Author Robyn Cadwallader’s journey from Murrumbateman to mediaeval England | Riotact

Author Robyn Cadwallader’s journey from Murrumbateman to mediaeval England | Riotact

Author Robyn Cadwallader’s fiction is set in mediaeval England, with surprising modern resonance. Photo: Supplied.

Robyn Cadwallader spends her days writing in a room at Murrumbateman. Outside, the sun shines on the bush and rolling hills and rural life hums gently beyond her garden gate.

Inside, its the 13th century and people are burning at the stake.

Robyn’s third book, The Fire and the Rose, is set in Lincoln during a prolonged period of religious persecution. The central character, Eleanor, comes from Robyn’s award-winning debut novel The Anchoress where she was the only child in a mediaeval English village who could read and write.

Now an adult, Eleanor begins the book as a servant in the house of a wealthy wool merchant, but nurtures a burning desire to become a scribe. The profession is off limits for women, practically speaking.

A chain of circumstances leads her to Jewish spice merchant Asher, whose shop is filled with intoxicating colours and perfumes but whose community is experiencing severe repression.

They fall in love against the backdrop of periodic purges, the power of Christianity as a tool of the state and the burgeoning wool trade with Northern Europe.

It’s a powerful and beautiful book that turns on Jewish libels that echo, surprisingly strongly, to the current day – mandatory yellow stars, deep suspicions about money-lending and accusations of usury, even from those who could not trade without the money-lenders’ services.

Robyn was also fascinated by the endurance of folk stories – a central thread of the novel is the story of Little Hugh, a child supposedly murdered by Jews whose shrine as a saint was venerated at Lincoln Cathedral until well into this century.

Her academic research into mediaeval history and literature stems from a deep love of the Middle Ages, often dismissed as a boring period. She says it’s anything but dull, the literature filled with extraordinary stories about dragons, virgins, saints and miracles.

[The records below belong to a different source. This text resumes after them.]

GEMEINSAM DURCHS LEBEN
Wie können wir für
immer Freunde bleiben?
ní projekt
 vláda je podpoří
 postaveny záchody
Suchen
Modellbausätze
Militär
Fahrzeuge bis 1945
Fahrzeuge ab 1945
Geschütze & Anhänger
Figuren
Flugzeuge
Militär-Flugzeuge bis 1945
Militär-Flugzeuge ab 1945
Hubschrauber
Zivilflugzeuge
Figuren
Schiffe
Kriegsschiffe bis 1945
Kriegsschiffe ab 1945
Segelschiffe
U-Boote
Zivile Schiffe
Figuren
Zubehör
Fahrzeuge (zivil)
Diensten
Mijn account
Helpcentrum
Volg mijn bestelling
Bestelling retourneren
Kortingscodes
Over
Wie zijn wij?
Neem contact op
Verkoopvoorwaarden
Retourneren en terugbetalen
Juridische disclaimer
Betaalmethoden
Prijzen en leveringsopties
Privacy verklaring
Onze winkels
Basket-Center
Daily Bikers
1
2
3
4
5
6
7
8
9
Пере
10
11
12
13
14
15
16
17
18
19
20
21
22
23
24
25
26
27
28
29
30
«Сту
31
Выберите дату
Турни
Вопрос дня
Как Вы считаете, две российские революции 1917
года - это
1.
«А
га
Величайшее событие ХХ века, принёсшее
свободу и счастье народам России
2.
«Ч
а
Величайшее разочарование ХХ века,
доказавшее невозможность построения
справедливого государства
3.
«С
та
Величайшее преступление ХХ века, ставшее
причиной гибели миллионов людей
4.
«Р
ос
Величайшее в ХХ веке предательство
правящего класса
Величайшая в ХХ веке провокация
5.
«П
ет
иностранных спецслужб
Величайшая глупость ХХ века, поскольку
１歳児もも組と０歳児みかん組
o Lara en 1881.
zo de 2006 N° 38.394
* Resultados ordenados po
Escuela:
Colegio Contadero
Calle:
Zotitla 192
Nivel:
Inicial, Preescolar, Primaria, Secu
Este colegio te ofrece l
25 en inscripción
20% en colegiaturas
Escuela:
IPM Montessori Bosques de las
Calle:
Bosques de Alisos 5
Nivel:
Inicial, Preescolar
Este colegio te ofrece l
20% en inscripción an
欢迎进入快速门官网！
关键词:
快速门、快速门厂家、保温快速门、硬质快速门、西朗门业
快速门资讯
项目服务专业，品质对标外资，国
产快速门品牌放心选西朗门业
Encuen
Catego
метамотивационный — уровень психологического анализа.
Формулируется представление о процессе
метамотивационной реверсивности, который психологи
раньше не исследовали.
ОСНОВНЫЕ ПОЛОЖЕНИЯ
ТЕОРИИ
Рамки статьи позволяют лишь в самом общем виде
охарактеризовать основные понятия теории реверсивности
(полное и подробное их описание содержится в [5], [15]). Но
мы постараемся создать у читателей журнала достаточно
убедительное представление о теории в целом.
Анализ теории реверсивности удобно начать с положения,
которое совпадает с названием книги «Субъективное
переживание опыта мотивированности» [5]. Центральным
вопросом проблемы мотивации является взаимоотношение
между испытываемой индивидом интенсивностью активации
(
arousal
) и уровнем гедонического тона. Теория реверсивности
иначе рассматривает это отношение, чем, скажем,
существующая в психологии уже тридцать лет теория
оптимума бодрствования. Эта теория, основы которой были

The Fire and the Rose book cover

Murrumbateman author Robyn Cadwallader’s new novel. Photo: Supplied.

In both novels Eleanor is a countercultural character, pushing back against a world that wants to limit both her ambitions and her power over her own body.

“She’s someone who is prepared to take a lot of risks to be who she wants to be and pursue the thing that matters to her, and she is poor,” Robyn says.

“She’s not in a convent. She’s not the daughter or wife of a wealthy man. She has no levers to pull at all. I really was setting out to write a woman who was propelled by her absolute love of words.”

Don’t construe The Fire and the Rose purely as a feminist parable, though, Robyn says. “Patriarchy doesn’t necessarily mean that women are entirely cowed.

“All of my characters discover their sense of agency somewhere, but it’s not necessarily what we might think today. It’s interesting to note that in the villages, often women had more possibility for taking on roles like buying and selling property, building, developing land, not necessarily marrying.

“Research is now showing women did all those things. If you’re upper class, once you were of marriageable age or even before, things were decided for you. So it’s often ordinary women who had more possibilities open to them.”

Robyn’s novels are deeply researched: she visited Lincoln and spoke extensively with the rabbi of Sydney’s Great Synagogue to ensure her characters were authentic.

“I think my biggest struggle was knowing how to write Jewish characters. I was very aware this was sensitive territory, but I believe if we research in the right place and speak to the right people, we can take on someone who’s outside our own experience,” she says. “But you’ve got to do the work.”

The book wasn’t written with a clear end in sight: in writing terms, Robyn says she is more of a “pantser” (as in, by the seat of her pants) than a plotter. Historical events, such as King Edward ‘s sudden decision to exile the English Jews in 1290, gave her guidelines but she didn’t know until the end where Eleanor and Asher’s relationship would go.

“If you don’t know where you’re going, there’s a certain energy in the writing, because you’re discovering it too,” she says.

“I did a lot of work on Eleanor and her character. I knew a bit about her as a little girl, but I wanted to know more about her as an adult. How does it affect our lives to have skills or interests that nobody else around you has? That’s a story for all of us.”

The Fire and the Rose is published by Harper Collins.